Análise Setorial

RFID é aposta para o futuro do varejo

Henry Fuckner, da Bematech

Henry Fuckner, da Bematech

Entre as muitas soluções para o varejo apresentadas da NRF, o RFID (Identificação por Radiofrequência) é a grande aposta de tendência para o setor.

Para Henry Fuckner, diretor de Negócios Corporativos da Bematech, empresa multinacional brasileira de automação comercial que participou da NFR (National Retail Federation) 2009, os grandes desafios enfrentados atualmente pelo varejo são o gerenciamento e a fidelização dos clientes, a melhoria da rentabilidade e o aprimoramento constante dos processos.
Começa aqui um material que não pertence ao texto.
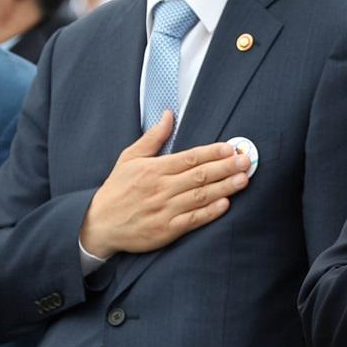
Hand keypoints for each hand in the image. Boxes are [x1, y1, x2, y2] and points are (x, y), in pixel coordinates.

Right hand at [77, 111, 250, 258]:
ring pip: (200, 197)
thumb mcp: (129, 158)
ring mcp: (164, 210)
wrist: (99, 224)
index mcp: (154, 169)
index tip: (230, 148)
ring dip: (224, 187)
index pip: (189, 158)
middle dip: (226, 167)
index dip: (212, 153)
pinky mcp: (166, 231)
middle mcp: (161, 189)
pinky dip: (210, 212)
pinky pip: (192, 220)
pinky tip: (225, 204)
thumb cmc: (116, 189)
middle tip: (246, 161)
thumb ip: (152, 138)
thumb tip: (169, 115)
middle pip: (199, 176)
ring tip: (244, 179)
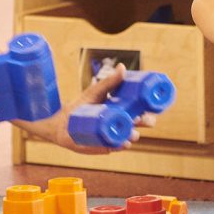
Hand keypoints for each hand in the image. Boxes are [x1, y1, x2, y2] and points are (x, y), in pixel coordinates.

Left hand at [15, 64, 153, 154]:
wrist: (61, 122)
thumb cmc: (80, 105)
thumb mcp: (96, 92)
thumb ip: (109, 81)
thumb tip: (123, 67)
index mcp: (122, 109)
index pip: (140, 109)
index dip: (148, 109)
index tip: (152, 107)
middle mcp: (121, 122)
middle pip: (140, 123)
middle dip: (146, 122)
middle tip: (145, 120)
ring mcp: (114, 135)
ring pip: (130, 136)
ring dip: (134, 135)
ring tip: (132, 132)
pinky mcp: (106, 145)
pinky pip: (118, 147)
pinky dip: (122, 146)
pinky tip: (124, 143)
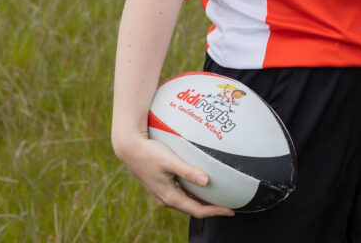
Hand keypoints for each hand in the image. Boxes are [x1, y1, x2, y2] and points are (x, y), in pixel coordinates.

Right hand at [112, 129, 234, 217]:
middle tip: (229, 205)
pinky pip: (180, 195)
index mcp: (169, 196)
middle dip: (211, 208)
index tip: (231, 210)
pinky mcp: (160, 186)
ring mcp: (162, 193)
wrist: (129, 148)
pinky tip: (200, 187)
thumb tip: (207, 182)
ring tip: (218, 198)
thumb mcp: (171, 162)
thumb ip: (188, 172)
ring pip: (186, 202)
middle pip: (192, 209)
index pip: (197, 210)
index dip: (215, 211)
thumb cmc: (150, 153)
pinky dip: (193, 194)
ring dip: (202, 202)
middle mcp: (165, 199)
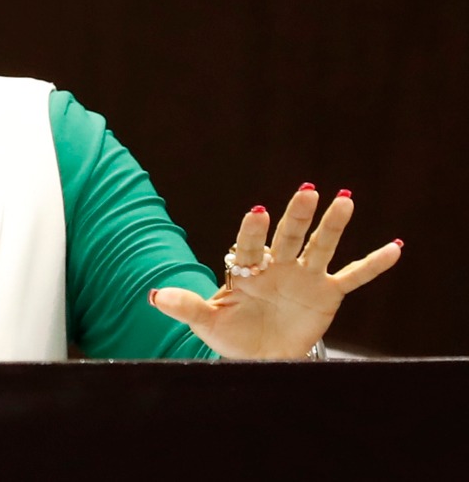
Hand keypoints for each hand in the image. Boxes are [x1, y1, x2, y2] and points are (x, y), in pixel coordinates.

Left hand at [149, 184, 401, 358]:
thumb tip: (154, 295)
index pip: (249, 246)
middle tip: (307, 190)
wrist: (259, 357)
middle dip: (296, 215)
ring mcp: (303, 277)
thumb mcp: (207, 323)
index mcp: (246, 270)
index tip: (256, 213)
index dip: (252, 232)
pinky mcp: (326, 293)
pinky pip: (353, 276)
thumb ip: (185, 306)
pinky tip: (394, 247)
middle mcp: (277, 266)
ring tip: (345, 200)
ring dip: (332, 225)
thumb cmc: (231, 335)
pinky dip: (373, 264)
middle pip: (287, 237)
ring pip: (320, 246)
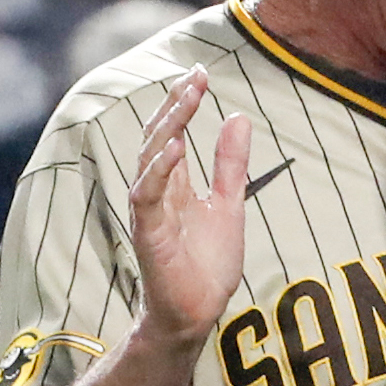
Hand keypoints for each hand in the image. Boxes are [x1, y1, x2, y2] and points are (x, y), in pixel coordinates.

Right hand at [130, 66, 251, 347]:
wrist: (197, 312)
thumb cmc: (206, 263)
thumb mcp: (228, 204)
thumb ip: (230, 164)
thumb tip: (238, 116)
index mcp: (173, 183)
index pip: (173, 132)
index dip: (184, 103)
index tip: (201, 73)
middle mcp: (156, 192)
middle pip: (159, 138)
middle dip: (176, 106)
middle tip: (195, 77)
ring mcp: (150, 212)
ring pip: (149, 161)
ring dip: (168, 128)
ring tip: (187, 99)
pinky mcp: (149, 235)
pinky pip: (147, 197)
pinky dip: (159, 172)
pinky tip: (176, 149)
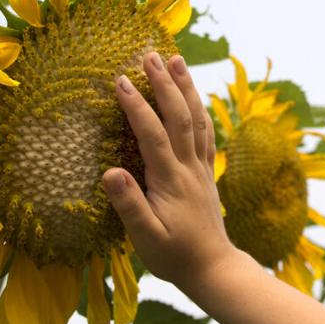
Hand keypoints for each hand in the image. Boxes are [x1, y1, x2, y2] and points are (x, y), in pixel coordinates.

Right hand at [104, 51, 239, 292]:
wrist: (213, 269)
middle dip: (165, 83)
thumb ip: (129, 205)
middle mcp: (189, 167)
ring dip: (186, 87)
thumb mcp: (145, 238)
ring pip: (197, 119)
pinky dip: (200, 108)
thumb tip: (111, 172)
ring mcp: (201, 167)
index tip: (121, 80)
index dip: (137, 106)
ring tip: (176, 59)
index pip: (152, 135)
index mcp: (170, 180)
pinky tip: (194, 95)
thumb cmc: (174, 256)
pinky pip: (206, 132)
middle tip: (151, 54)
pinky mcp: (207, 172)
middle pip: (179, 117)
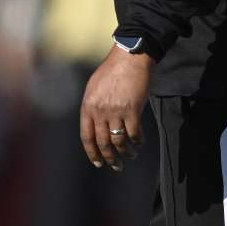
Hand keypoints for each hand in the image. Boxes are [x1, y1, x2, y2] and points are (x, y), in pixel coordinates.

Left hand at [79, 46, 151, 170]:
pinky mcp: (132, 110)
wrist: (128, 59)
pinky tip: (140, 143)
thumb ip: (92, 107)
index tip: (98, 163)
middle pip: (103, 143)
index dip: (92, 153)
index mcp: (87, 106)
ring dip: (126, 152)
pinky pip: (134, 133)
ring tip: (131, 155)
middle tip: (117, 166)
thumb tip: (94, 126)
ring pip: (119, 141)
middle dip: (110, 158)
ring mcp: (115, 111)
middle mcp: (99, 111)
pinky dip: (138, 141)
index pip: (86, 136)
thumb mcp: (93, 89)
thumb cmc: (111, 72)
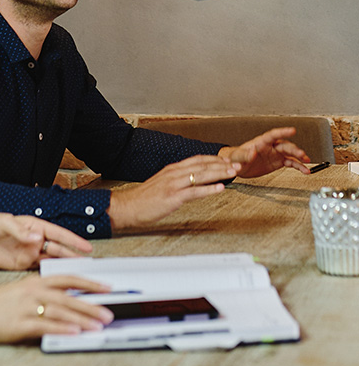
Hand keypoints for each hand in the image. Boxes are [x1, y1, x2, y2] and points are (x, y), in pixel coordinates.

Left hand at [0, 214, 93, 269]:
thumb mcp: (4, 223)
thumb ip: (21, 232)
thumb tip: (38, 238)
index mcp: (33, 225)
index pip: (58, 233)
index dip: (73, 240)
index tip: (86, 248)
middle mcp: (35, 239)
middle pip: (59, 248)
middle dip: (74, 256)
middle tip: (89, 265)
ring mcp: (30, 252)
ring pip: (53, 260)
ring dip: (65, 266)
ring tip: (79, 274)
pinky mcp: (23, 264)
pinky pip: (41, 269)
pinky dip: (51, 274)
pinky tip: (61, 279)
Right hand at [0, 274, 112, 342]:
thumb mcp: (20, 290)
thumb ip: (43, 293)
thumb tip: (67, 300)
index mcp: (34, 282)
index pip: (67, 279)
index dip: (89, 283)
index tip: (107, 288)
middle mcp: (32, 292)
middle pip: (68, 297)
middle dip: (91, 305)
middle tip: (109, 313)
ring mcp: (26, 308)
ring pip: (60, 311)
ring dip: (82, 318)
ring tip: (98, 324)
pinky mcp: (20, 324)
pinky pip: (45, 325)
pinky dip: (61, 328)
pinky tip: (74, 332)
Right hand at [108, 155, 239, 231]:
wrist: (127, 206)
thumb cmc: (144, 199)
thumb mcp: (162, 184)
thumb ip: (177, 180)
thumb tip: (192, 181)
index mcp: (171, 170)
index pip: (197, 160)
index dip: (214, 159)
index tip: (228, 160)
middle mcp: (173, 174)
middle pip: (202, 165)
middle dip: (222, 164)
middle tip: (238, 165)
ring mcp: (173, 185)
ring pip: (200, 175)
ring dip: (219, 173)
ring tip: (234, 173)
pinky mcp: (172, 197)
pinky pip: (194, 192)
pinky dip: (208, 189)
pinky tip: (220, 188)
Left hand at [217, 127, 310, 176]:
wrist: (238, 167)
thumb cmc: (236, 158)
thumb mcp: (236, 157)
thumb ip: (244, 155)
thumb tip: (251, 153)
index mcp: (260, 142)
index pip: (272, 135)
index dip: (282, 132)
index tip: (292, 130)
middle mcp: (270, 146)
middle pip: (284, 145)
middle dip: (294, 149)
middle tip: (301, 154)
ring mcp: (275, 154)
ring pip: (290, 153)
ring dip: (299, 157)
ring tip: (306, 161)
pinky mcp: (278, 162)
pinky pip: (291, 162)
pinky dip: (298, 166)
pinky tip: (304, 170)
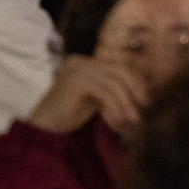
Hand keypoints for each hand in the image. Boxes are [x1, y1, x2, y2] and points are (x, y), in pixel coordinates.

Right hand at [25, 54, 150, 135]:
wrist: (43, 127)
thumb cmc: (68, 116)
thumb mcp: (94, 99)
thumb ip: (110, 91)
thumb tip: (139, 93)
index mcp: (86, 63)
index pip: (118, 66)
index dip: (135, 81)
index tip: (145, 99)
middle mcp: (81, 61)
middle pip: (118, 70)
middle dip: (135, 88)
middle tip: (145, 107)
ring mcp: (77, 69)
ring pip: (114, 82)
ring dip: (126, 102)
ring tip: (133, 119)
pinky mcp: (75, 81)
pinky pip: (105, 92)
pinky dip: (116, 106)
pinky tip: (119, 120)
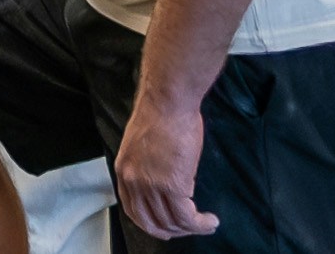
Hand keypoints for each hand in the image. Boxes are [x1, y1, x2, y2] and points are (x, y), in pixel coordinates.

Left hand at [111, 89, 215, 240]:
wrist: (168, 103)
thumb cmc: (161, 117)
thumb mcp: (143, 147)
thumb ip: (148, 168)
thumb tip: (162, 184)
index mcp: (124, 170)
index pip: (133, 210)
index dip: (152, 223)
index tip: (168, 226)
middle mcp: (133, 181)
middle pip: (151, 222)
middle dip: (172, 232)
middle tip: (189, 230)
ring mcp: (151, 185)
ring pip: (172, 222)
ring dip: (192, 229)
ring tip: (206, 225)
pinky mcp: (173, 185)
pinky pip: (187, 217)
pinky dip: (200, 224)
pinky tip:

E tecnologia é vital para atingir esses objetivos. “Tecnologia não é o fim, é o meio. A forma que todos vão utilizá-la para atrair o cliente fará a diferença neste ambiente pela evolução dos negócios”, afirma Fuckner. Durante o evento ‘Tendências do Varejo para 2009’, realizado pela ACSP (Associação Comercial de São Paulo), na palestra ‘Tecnologia do Varejo na NRF’, o executivo contou quais foram as principais novidades para o setor de varejo apresentadas no evento.

E não foram poucas as inovações apresentadas. O varejo já pode contar com balanças inteligentes, de reconhecimento ótico de produtos; crachá eletrônico, que além de identificar o funcionário é como uma tela que mostra produtos e promoções; efeito WOW, que contextualizam no ambiente cheiros, efeitos da natureza; inúmeros softwares de BI, e soluções de comunicação IP, que reduz significativamente os custos, isto só para citar algumas soluções que podem enriquecer o varejo.

Outra tendência de solução para o setor é o monitoramento por câmeras, já usualmente usado para controlar a segurança de lojas e departamentos. “A novidade é que utilizar as câmeras para somente para esse fim é passado. Os sistemas podem ser utilizados para monitorar o comportamento dos clientes”, explica Fuckner. Outro destaque, apontada pelo executivo como a tendência principal e do futuro , é o RFID (Identificação por Radiofrequência), solução que permite a maximização de receita com a consequente redução dos custos operacionais.

Mas, para os varejistas que ainda não contam com esses sistemas e ainda não podem demandar de grandes investimentos, Fuckner dá a dica: “você não precisa se desesperar porque não tem o RFID. O segredo é explorar ao máximo a tecnologia que você tem”.